An International Monetary Fund (IMF) staff team, led by Jaroslaw Wieczorek, visited Banjul from May 3–9, 2018.
The team assessed implementation of The Gambia’s Staff-Monitored Program (SMP) [1] with the International Monetary Fund (IMF) from end-September 2017 to end-March 2018. Forward-looking discussions focused on economic and financial policy commitments for the remainder of the SMP, which was extended through September 2018 to enable the completion of the program reform agenda.
At the end of the visit, Mr. Wieczorek issued the following statement:
“Emerging from over two decades of autocratic rule, The Gambia remains a fragile state with significant developmental and infrastructure gaps. It was ranked 173 out of 187 countries in the UNDP’s 2016 Human Development Index, and, at 48.6 percent, poverty remains pervasive and has remained relatively stagnant.
“Gambia’s economic recovery is gaining traction. Economic growth rebounded to 3.5 percent in 2017, from just 2.2 percent a year earlier, owing to a stronger agricultural season and a pickup in tourism, trade and transportation. Headline inflation declined from a peak of 8.8 percent in January 2017 to 6.5 percent in March 2018, reflecting the stabilization of the dalasi and a rebound in food supply. Significant external financial support boosted international reserves and allowed the government to reduce its reliance on domestic borrowing, leading to a sharp fall in T-Bill yields.

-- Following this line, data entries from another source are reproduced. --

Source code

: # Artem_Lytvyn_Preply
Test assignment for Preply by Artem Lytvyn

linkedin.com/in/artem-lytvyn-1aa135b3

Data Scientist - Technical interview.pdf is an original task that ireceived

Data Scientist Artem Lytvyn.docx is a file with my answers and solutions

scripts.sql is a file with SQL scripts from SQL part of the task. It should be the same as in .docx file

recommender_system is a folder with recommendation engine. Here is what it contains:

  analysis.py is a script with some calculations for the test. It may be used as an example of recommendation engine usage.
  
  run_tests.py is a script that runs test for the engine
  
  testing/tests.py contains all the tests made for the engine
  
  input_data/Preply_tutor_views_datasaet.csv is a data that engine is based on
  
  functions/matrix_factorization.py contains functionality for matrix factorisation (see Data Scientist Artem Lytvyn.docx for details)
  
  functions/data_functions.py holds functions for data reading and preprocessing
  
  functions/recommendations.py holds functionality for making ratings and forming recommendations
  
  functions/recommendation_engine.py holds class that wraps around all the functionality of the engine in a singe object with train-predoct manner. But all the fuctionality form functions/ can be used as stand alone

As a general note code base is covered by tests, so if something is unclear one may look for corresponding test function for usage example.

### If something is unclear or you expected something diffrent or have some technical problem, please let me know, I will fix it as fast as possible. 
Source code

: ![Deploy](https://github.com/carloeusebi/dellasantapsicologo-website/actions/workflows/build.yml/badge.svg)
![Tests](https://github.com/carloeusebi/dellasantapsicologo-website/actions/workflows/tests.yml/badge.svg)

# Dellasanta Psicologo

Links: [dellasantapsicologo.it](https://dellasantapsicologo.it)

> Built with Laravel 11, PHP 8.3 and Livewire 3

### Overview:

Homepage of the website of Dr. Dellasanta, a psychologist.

“In 2018, GDP growth is expected to rise to 5–5½ percent, inflation is projected to drop to about 5¼ percent close to the Central Bank of the Gambia’s target of 5 percent, and the international reserves to strengthen to 3.4 months of next year’s imports of goods and services.
“Performance to date under the Staff Monitored Program has been broadly satisfactory, with all quantitative targets at end-December 2017 and end-March 2018 being met, although the implementation of the structural reform agenda encountered some delays. The team reached understandings on a timetable for the completion of the program reform agenda and fiscal measures needed to ensure consistency of budget implementation with the SMP.
“The Gambia’s debt stock has risen further to about 130 percent of GDP at end-2017 (of which more than half is owed to external creditors) mainly due to legacy issues, including faster disbursements of previously contracted loans and the recognition of external arrears incurred by the former administration, and government’s assumption of State-Owned Enterprises (SOEs) liabilities. Maintaining debt sustainability will necessitate refraining from contracting new government debt or contingent liabilities before additional fiscal and borrowing space has been achieved, and leveraging more private investment. In addition, strengthened fiscal discipline and domestic revenue mobilization are needed to reduce debt vulnerabilities.
“Reform of SOEs remains critical. Efforts are needed to strengthen the financial oversight of SOEs, including through the conduct of special multiyear audits, and enforcement of SOE compliance with monthly, quarterly and annual reporting requirements.
“The Central Bank of The Gambia (CBG) should maintain its flexible exchange rate policy and take concrete steps to strengthen the monetary policy framework to help ensure price stability. Looking forward, the establishment of an interest rate corridor for the policy rate will help to ensure that monetary conditions are consistent with the objective of keeping inflation at or below 5 percent.
“The team met with Finance Minister Sanneh, Central Bank Governor Jammeh, other senior government and public enterprise officials, representatives of the private sector, banks, civil society, and development partners (including visiting World Bank Executive Directors).
“The team thanks the authorities for their openness and excellent cooperation, and fruitful discussions, and looks forward to continued close cooperation in the period ahead.”